Qualitative Results on Physical Optics Attacks.
We extend the proposed method to target a compound optical module instead of a hardware ISP. The proxy function now models the entire transformation from the displayed image to optics, sensor, and ISP processing that results in the final RGB image that is fed to the image classifier. In these experiments, all the pipelines deploy identical ARM Mali C71 ISP, which allows us to assess adversarial pattern that targets only one optical system but not another. For each attacked image, we use ɛ = 0.08, target a random class and use a total of 30 iterations, with the step size α = 0.005. We visualize the targeted optics attack on the Fujinon CF12.5HA-1 and Cooke Triplet optics on 4 different images. For each attack, we show the displayed adversarial and post-processed images (top row). In the bottom row, we visualize (from left to right) the additive perturbations on the display image and its zoomed in 150 × 150 top-left and bottom right region.

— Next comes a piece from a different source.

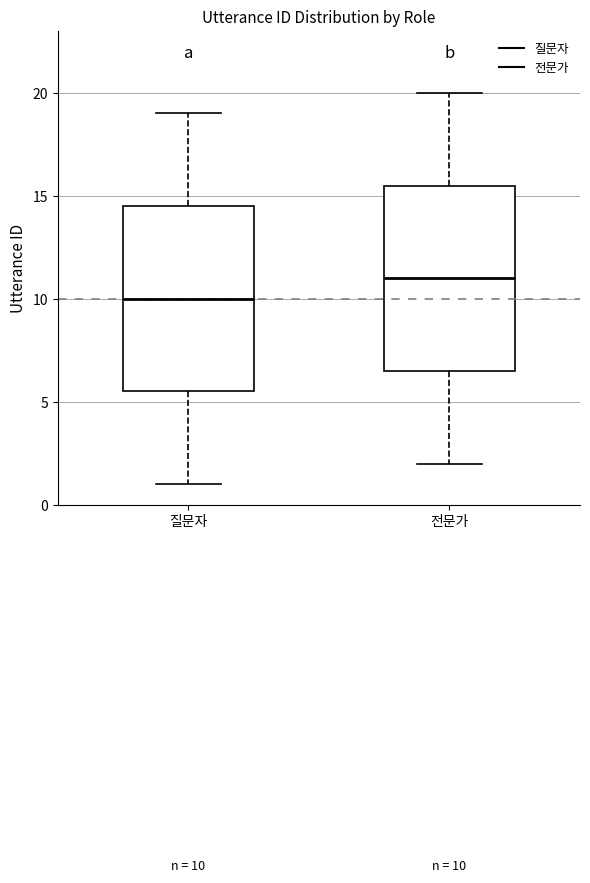

Which box has the highest median line?

전문가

Effectiveness of Camera Modeling in Physical Adversarial Attack.
Current approaches for adversarial attacks on physical objects neglect the existence of the transformation happening in the camera, assuming that they preserve theadversarial pattern. We show here that this assumption is flawed by comparing the attack success rate when include and not include this transformation, using the Cooke Triplet optics and ARM C71 Mali ISP. When assuming that this transformation preserves the adversarial pattern, the success rate is 0.1%. In contrast, when this transformation is considered, the attack achieves up to 95%. We visualize and compare the perturbations in Figure 5, where it can be observed that although both uses the same optimization algorithm and a perturbation bound of 0.08, the perturbation when we model the transformation in the camera is more visible and structured.